Estranged Parents

of Adult Children


There seems to be a silent epidemic of adult children who are 'divorcing' their parents and refusing contact with them. Despite having been 'good enough' parents who provided love and support, these parents are suddenly being told: 'I am done with you'. The parents’ trauma is compounded by a lack of knowledge in the professional community and the lack of social support due to the invisibility of the estrangement.

This site is an attempt to help parents in need of information and to provide clinicians  clues about their suffering. The word ‘clues’ is not used lightly as many parents have sought help from clinicians who had never heard of estrangement of adult children and who kept assuming the parents were at fault.

Estranged adult children are individuals who all of a sudden do not respond to email messages, do not return phone calls and stop coming over. When the parents attempt to visit and have a face-to-face talk, the door is slammed in their face or the police called.

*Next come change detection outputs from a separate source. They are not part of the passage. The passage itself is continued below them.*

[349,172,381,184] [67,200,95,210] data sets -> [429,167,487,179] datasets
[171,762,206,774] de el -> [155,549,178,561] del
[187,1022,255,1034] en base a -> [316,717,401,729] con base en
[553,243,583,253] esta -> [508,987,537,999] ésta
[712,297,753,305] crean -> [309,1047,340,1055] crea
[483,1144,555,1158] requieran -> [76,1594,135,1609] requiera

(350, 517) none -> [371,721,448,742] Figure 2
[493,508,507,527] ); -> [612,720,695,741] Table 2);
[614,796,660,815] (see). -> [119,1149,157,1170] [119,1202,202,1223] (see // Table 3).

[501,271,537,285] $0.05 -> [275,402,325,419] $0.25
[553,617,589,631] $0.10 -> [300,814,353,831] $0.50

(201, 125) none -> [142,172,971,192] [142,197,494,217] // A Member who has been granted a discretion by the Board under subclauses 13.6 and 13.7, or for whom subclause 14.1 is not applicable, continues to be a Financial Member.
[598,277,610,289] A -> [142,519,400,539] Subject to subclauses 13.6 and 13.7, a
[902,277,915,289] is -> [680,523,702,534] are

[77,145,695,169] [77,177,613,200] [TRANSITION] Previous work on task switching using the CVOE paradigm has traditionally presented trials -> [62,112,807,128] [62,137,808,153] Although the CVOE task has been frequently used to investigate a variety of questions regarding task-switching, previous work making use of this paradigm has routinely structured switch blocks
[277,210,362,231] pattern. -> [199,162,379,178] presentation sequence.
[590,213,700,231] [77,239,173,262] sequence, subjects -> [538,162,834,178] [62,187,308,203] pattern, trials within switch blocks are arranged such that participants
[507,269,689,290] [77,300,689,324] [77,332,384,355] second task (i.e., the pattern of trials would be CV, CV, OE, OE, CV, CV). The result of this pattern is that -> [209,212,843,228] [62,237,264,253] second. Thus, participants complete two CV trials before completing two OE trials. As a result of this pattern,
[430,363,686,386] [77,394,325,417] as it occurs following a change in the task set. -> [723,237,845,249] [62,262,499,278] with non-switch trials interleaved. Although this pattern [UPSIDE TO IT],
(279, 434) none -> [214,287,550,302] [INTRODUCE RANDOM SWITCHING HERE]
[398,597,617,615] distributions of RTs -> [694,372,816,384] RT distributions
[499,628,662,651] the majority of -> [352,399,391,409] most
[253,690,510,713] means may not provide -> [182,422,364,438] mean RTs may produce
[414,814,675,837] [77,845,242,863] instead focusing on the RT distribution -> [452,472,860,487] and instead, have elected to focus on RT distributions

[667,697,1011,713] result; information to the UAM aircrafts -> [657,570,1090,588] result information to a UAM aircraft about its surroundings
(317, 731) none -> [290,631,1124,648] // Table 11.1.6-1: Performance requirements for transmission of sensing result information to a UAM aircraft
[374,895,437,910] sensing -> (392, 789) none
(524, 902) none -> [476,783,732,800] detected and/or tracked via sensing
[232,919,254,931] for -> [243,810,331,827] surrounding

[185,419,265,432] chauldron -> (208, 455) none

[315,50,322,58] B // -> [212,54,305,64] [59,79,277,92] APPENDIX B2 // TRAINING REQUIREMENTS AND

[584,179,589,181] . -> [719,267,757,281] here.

In the great majority of cases, there was no sexual abuse involved, there was no estrangement from either parent during the childhood years, nor was there any safety concern. The great tragedy is that most parents thought they had a good relationship with their adult child and are completely taken by surprise by the estrangement. The child also cuts himself or herself off from the other siblings in various degrees.

Clinicians may be familiar with teenagers or children who have refused to see a divorced parent and continue to do so in their adult life. Often, the blamed parent is the one who initiated the divorce or is the one who moved away to start a new life. On the other hand, adult children who estrange themselves may not make divorce the issue.

When a child dies, there is an announcement in the papers, at school, at church or at work. Friends and family bring food, write condolence notes, observe rituals. When a child is estranged, nobody knows about it unless the parent chooses to share that information. Because in the beginning the parent is so stressed with lack of sleep and grief, it is easier not to tell anyone that a child is rejecting one’s own parent. Some parents keep the estrangement private; others try to share the situation with their friends or colleagues, too often met with “Why don’t you try...?” meaning “What did YOU do?”

In fact, many parents will say that their child was brought up to be considerate of others, respectful of parents and generous. They will add that there were no obvious signs, while the child was growing up, of the estrangement to come: he or she was not different from the other siblings in the family regarding love or consideration of others.


For parents who hurt, for clinicians trying to help their journey.